§ **DESCRIPTION OF THE TASK**:
Write the next part of the essay on Thailand's elites and the rule of law, picking up right after its final sentence.

§ **EXTRACT**:
==============================
If the state can’t enforce the law against the elites then the law’s legitimacy won’t survive and it matters not that the law may have a respectable lineage in religion, tradition or custom. Laws are inextricably woven with the even-handed enforcement of the law. Exempting the elites from the application of laws is the surest way to bring the legal system into disrepute and to undermine the legitimacy of the law-makers, law-enforcers, and the law.

Without an elite willing to be constrained by law, the legal system will find itself under increasing pressure until it finally collapses under the weight of its own internal contradiction. From the ruins a new legal system with self-constraining elites create the environment for legitimacy to take root.

Dr. Sriprapha Petcharamesree’s remarks for the need for accountability of the elites is certainly true. But without a broad consensus that the elites not only wish protection from the law against stronger agents, but are also subject to laws like all other citizens. Until there is an attitude among the elites to submit to the law even though certain privileges, benefits and exemptions will be reduced, there can be no accountability. With such a change of attitude, the old system will cook the accountability books. Claims that the books balance and deflect the uneven-handed application of the law through censorship, intimation, threats, reprisals, exile or imprisonment of critics.

Next time you see the new Benz or BMW with the decals and icons showing the owners affiliation with powerful social, political or economic institutions, you can read them for what they are: we are exempt from laws. We can do what we like. We are too powerful to be stopped by the police and certainly not arrested. We exist above the law. Thailand has become a society divided into factions by colour, and more importantly by decals and logos and icons that represent associations with power, wealth and status. These are more than just symbols. People with the right decal on their windscreen are immune from many laws. It is the prevailing attitude of Thailand’s elites that they are entitled to such immunity that becomes exhibit A in making the weak rule of law case. The Thai elites are strong, and show indication that ‘self-constraint’ isn’t something associated with elite rule.
==============================
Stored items
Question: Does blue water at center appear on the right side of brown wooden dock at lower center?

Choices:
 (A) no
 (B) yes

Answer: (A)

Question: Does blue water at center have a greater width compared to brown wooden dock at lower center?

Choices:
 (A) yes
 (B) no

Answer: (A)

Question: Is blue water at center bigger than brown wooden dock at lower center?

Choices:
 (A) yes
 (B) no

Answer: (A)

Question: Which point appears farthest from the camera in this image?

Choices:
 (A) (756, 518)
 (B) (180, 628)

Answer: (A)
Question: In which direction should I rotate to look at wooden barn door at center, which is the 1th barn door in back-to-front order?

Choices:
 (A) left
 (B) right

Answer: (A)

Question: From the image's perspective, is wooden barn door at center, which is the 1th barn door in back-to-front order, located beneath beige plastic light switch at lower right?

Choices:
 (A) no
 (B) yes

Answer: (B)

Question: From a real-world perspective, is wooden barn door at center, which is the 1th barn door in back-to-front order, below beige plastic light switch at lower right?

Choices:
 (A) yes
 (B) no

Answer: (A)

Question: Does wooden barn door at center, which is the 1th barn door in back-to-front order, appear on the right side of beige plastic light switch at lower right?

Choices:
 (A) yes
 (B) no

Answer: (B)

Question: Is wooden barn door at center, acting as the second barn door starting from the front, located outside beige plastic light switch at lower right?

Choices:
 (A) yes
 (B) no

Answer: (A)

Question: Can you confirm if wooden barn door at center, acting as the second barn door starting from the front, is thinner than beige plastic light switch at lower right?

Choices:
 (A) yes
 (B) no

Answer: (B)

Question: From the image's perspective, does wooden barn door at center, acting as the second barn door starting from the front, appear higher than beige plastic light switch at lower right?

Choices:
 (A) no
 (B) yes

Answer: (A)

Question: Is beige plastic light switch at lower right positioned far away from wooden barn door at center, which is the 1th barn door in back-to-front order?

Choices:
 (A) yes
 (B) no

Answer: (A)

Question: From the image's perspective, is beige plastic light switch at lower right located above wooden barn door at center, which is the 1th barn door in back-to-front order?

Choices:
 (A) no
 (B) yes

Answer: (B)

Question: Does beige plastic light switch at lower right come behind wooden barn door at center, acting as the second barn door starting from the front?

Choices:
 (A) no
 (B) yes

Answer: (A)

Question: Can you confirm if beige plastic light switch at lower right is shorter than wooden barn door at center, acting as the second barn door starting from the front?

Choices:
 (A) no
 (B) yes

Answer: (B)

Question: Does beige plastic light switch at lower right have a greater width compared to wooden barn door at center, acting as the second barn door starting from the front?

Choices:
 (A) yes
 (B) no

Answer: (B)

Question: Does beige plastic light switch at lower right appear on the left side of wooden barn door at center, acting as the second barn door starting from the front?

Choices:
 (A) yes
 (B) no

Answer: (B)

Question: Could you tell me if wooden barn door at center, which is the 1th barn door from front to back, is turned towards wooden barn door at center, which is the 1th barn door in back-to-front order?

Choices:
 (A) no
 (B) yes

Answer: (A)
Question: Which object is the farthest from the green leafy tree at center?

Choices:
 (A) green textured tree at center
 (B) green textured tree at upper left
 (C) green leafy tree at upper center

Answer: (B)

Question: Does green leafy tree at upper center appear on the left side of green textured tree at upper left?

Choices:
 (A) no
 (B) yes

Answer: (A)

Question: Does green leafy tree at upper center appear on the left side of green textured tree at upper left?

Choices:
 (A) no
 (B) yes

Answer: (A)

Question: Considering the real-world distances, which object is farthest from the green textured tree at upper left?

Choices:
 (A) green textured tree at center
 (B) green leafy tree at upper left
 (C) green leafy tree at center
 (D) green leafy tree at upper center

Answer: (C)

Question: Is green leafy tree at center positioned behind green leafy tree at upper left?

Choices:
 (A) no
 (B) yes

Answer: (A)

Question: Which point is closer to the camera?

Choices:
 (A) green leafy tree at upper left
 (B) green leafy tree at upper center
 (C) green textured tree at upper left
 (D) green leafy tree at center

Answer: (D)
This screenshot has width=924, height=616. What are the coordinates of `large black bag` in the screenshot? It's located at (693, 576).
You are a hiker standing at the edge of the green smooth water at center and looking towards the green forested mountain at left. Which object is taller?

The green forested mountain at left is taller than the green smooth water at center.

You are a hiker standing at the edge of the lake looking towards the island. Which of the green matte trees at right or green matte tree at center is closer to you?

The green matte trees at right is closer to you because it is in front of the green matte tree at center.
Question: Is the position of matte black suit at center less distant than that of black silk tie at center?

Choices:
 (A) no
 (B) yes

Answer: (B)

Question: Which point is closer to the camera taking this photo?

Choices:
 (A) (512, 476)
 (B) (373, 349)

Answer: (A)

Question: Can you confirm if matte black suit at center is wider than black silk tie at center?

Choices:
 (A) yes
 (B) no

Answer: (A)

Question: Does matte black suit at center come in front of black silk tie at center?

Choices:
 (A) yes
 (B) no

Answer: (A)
==============================
§ **WRITTEN REPLY**:
The new social media is making inroads into the legitimacy of elite attitudes, values and claims. As such matters are difficult to explain let alone justify once raised, the reaction is to attack the person making the assertion rather than addressing the underlining issues. Fukuyama and others like him have raised questions about the social and political obligation of elites to constrain themselves for a common good. Elites, who customarily have left a few crumps for the rest of society, fear democracy. This is totally understandable as to why they would be afraid. Such elites can continue their unrestrained activities only when yoked in the field with an authoritarian government. Cutting down on privileges and benefits by the elites as we’ve seen just about everywhere creates societal conflict and casualties. Fukuyama’s book raises the question as to when and where the elites who absolute power over a legal system voluntary ceded power to a larger community?

This is the great crime story of our time. It remains unclear whether Thailand’s elites, or those elsewhere in the world—and this is hardly a problem limited to Thailand—will find a way to share resources, forgo exemptions, modify privileges all in the name for a more fair, and just society. Technology is not the friend of the elites in this contest. The elites have discovered that they no longer control the information or the message. Ordinary people have tapped in the global information flow that like a tsunami washes over the state controlled media. The elites have also been submerged in the new information age. Fighting against the new technology makes the elites appear desperate and fearful, and their actions harsh, repressive and futile.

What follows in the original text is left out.